DOCUMENT SEGMENT:
········

ChopChop
- Categories: children's magazine
- Frequency: Quarterly
- Founder: Sally Sampson
- Founded: 2010
- Company: ChopChop Family
- Country: United States
- Based in: Watertown, Massachusetts
- Language: English
- Website: www.chopchopmag.org
- ISSN: 2169-0987

= ChopChop =

US magazine

ChopChop: The Fun Cooking Magazine for Families is a quarterly children's magazine published by ChopChop Kids, Inc., a 501(c)(3) nonprofit organization founded in 2010 by cookbook author Sally Sampson. It is based in Watertown, Massachusetts, United States.

The content in ChopChop is designed to teach cooking and nutrition to children for the purpose of combating childhood obesity. Each issue has 12 recipes which are selected as nutritious, ethnically diverse, and inexpensive to make, as well as games, exercises, and food facts.

········

(Records from a data collection)
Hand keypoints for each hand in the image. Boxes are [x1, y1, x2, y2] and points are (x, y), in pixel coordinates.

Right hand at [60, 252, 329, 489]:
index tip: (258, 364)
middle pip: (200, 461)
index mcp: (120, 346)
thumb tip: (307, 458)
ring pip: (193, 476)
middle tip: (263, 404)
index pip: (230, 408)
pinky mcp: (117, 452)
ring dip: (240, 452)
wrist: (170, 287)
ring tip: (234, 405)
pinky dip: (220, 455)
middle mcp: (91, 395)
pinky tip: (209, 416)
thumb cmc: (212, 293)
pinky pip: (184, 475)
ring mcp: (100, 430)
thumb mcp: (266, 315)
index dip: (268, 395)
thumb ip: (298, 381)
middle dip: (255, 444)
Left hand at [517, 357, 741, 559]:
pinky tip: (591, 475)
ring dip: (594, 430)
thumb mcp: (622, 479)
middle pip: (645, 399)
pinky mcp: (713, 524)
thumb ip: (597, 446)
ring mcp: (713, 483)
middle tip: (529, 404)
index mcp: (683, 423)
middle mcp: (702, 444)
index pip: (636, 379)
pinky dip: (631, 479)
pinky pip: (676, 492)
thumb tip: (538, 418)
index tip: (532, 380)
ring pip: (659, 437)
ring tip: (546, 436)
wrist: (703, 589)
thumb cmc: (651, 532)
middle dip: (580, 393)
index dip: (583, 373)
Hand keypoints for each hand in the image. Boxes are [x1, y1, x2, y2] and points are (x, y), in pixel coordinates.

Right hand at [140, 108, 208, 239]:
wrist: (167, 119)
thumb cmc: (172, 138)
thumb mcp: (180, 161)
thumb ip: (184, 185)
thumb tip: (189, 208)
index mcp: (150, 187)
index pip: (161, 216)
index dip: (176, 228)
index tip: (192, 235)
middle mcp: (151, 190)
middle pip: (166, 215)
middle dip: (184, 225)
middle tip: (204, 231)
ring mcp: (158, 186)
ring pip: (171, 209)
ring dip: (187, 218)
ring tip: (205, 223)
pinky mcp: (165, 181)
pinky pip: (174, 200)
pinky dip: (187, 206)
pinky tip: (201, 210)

········

ASSIGNED TASK: Copy the entire text about ChopChop magazine word for word. The data is separate material and is not part of the ChopChop magazine text.

SOLUTION FOR THIS TASK:
ChopChop
- Categories: children's magazine
- Frequency: Quarterly
- Founder: Sally Sampson
- Founded: 2010
- Company: ChopChop Family
- Country: United States
- Based in: Watertown, Massachusetts
- Language: English
- Website: www.chopchopmag.org
- ISSN: 2169-0987

= ChopChop =

US magazine

ChopChop: The Fun Cooking Magazine for Families is a quarterly children's magazine published by ChopChop Kids, Inc., a 501(c)(3) nonprofit organization founded in 2010 by cookbook author Sally Sampson. It is based in Watertown, Massachusetts, United States.

The content in ChopChop is designed to teach cooking and nutrition to children for the purpose of combating childhood obesity. Each issue has 12 recipes which are selected as nutritious, ethnically diverse, and inexpensive to make, as well as games, exercises, and food facts.